To-do item: Reproduce word for word the lines of text in all of the material below, leaving out the images.
(Beginning of Exercise data)
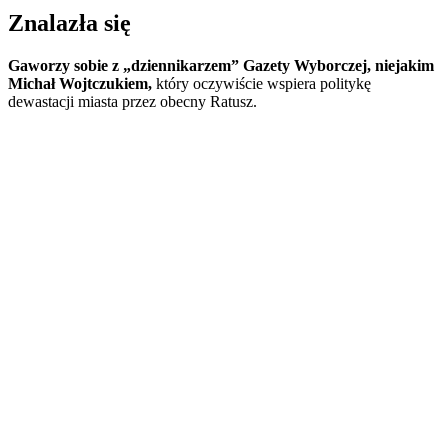
Znalazła się
Gaworzy sobie z „dziennikarzem” Gazety Wyborczej, niejakim
Michał Wojtczukiem,
który oczywiście wspiera politykę
dewastacji miasta przez obecny Ratusz.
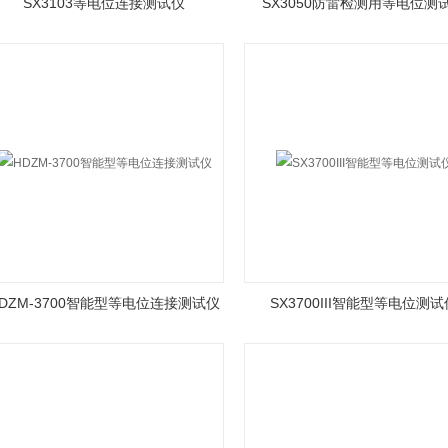
SX3103等电位连接测试仪
SX3050防雷检测用等电位测
DZM-3700智能型等电位连接测试仪
SX3700III智能型等电位测试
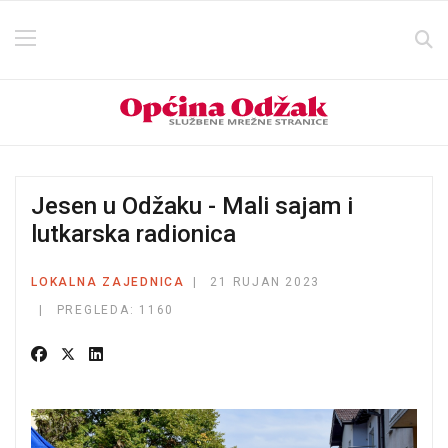
Jesen u Odžaku - Mali sajam i
lutkarska radionica
LOKALNA ZAJEDNICA
21 RUJAN 2023
PREGLEDA: 1160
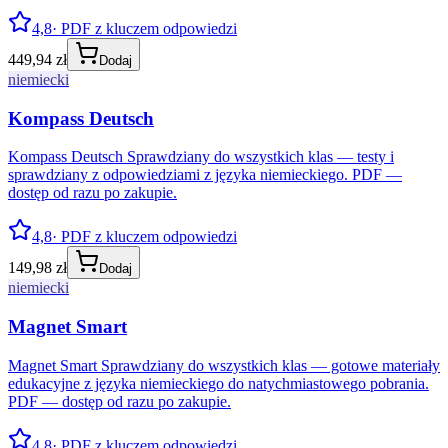
4,8
· PDF z kluczem odpowiedzi
449,94 zł
Dodaj
niemiecki
Kompass Deutsch
Kompass Deutsch Sprawdziany do wszystkich klas — testy i
sprawdziany z odpowiedziami z języka niemieckiego. PDF —
dostęp od razu po zakupie.
4,8
· PDF z kluczem odpowiedzi
149,98 zł
Dodaj
niemiecki
Magnet Smart
Magnet Smart Sprawdziany do wszystkich klas — gotowe materiały
edukacyjne z języka niemieckiego do natychmiastowego pobrania.
PDF — dostęp od razu po zakupie.
4,8
· PDF z kluczem odpowiedzi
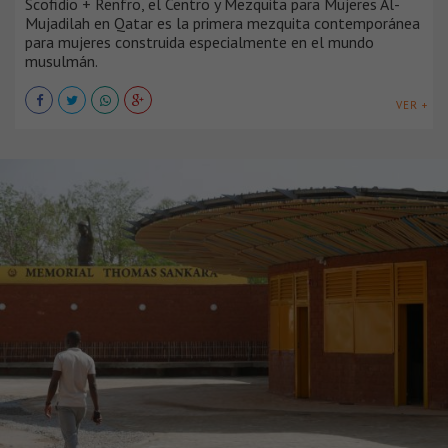
Scofidio + Renfro, el Centro y Mezquita para Mujeres Al-
Mujadilah en Qatar es la primera mezquita contemporánea
para mujeres construida especialmente en el mundo
musulmán.
VER +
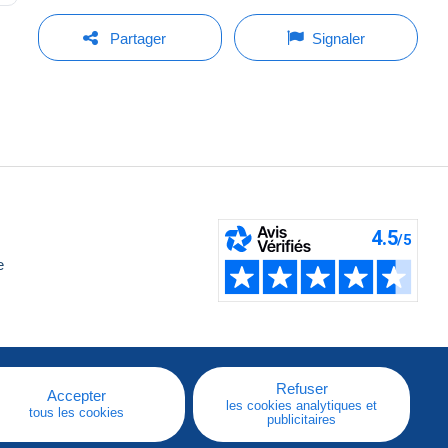
Partager
Signaler
e
Refuser
Accepter
les cookies analytiques et
tous les cookies
publicitaires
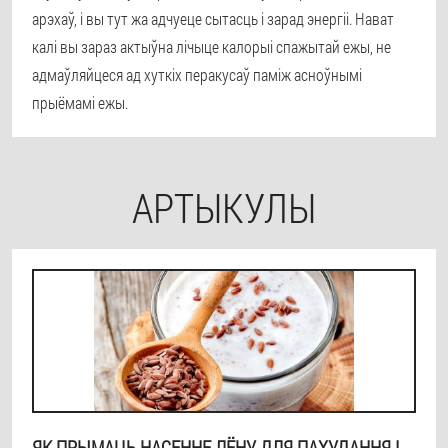
арэхаў, і вы тут жа адчуеце сытасць і зарад энергіі. Нават
калі вы зараз актыўна лічыце калорыі спажытай ежы, не
адмаўляйцеся ад хуткіх перакусаў паміж асноўнымі
прыёмамі ежы.
АРТЫКУЛЫ
ЯК ПРЫМАЦЬ НАСЕННЕ ЛЁНУ ДЛЯ ПАХУДАННЯ І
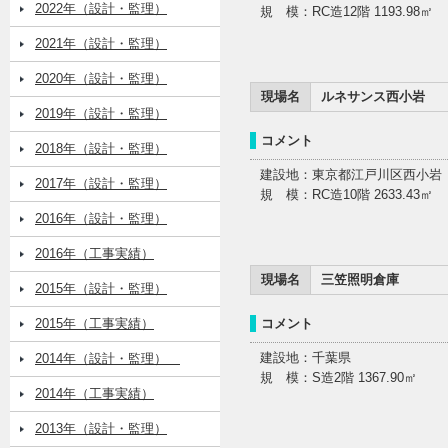
2022年（設計・監理）
規 模：RC造12階 1193.98㎡
2021年（設計・監理）
2020年（設計・監理）
現場名
ルネサンス西小岩
2019年（設計・監理）
コメント
2018年（設計・監理）
建設地：東京都江戸川区西小岩
2017年（設計・監理）
規 模：RC造10階 2633.43㎡
2016年（設計・監理）
2016年（工事実績）
現場名
三笠照明倉庫
2015年（設計・監理）
2015年（工事実績）
コメント
建設地：千葉県
2014年（設計・監理）
規 模：S造2階 1367.90㎡
2014年（工事実績）
2013年（設計・監理）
(End of Exercise data)
Answer to this task:
Znalazła się
Gaworzy sobie z „dziennikarzem” Gazety Wyborczej, niejakim
Michał Wojtczukiem,
który oczywiście wspiera politykę
dewastacji miasta przez obecny Ratusz.
SX3103等电位连接测试仪
SX3050防雷检测用等电位测
DZM-3700智能型等电位连接测试仪
SX3700III智能型等电位测试
Jesen u Odžaku - Mali sajam i
lutkarska radionica
LOKALNA ZAJEDNICA
21 RUJAN 2023
PREGLEDA: 1160
4,8
· PDF z kluczem odpowiedzi
449,94 zł
Dodaj
niemiecki
Kompass Deutsch
Kompass Deutsch Sprawdziany do wszystkich klas — testy i
sprawdziany z odpowiedziami z języka niemieckiego. PDF —
dostęp od razu po zakupie.
4,8
· PDF z kluczem odpowiedzi
149,98 zł
Dodaj
niemiecki
Magnet Smart
Magnet Smart Sprawdziany do wszystkich klas — gotowe materiały
edukacyjne z języka niemieckiego do natychmiastowego pobrania.
PDF — dostęp od razu po zakupie.
4,8
· PDF z kluczem odpowiedzi
Scofidio + Renfro, el Centro y Mezquita para Mujeres Al-
Mujadilah en Qatar es la primera mezquita contemporánea
para mujeres construida especialmente en el mundo
musulmán.
VER +
Partager
Signaler
e
Refuser
Accepter
les cookies analytiques et
tous les cookies
publicitaires
арэхаў, і вы тут жа адчуеце сытасць і зарад энергіі. Нават
калі вы зараз актыўна лічыце калорыі спажытай ежы, не
адмаўляйцеся ад хуткіх перакусаў паміж асноўнымі
прыёмамі ежы.
АРТЫКУЛЫ
ЯК ПРЫМАЦЬ НАСЕННЕ ЛЁНУ ДЛЯ ПАХУДАННЯ І
2022年（設計・監理）
規 模：RC造12階 1193.98㎡
2021年（設計・監理）
2020年（設計・監理）
現場名
ルネサンス西小岩
2019年（設計・監理）
コメント
2018年（設計・監理）
建設地：東京都江戸川区西小岩
2017年（設計・監理）
規 模：RC造10階 2633.43㎡
2016年（設計・監理）
2016年（工事実績）
現場名
三笠照明倉庫
2015年（設計・監理）
2015年（工事実績）
コメント
建設地：千葉県
2014年（設計・監理）
規 模：S造2階 1367.90㎡
2014年（工事実績）
2013年（設計・監理）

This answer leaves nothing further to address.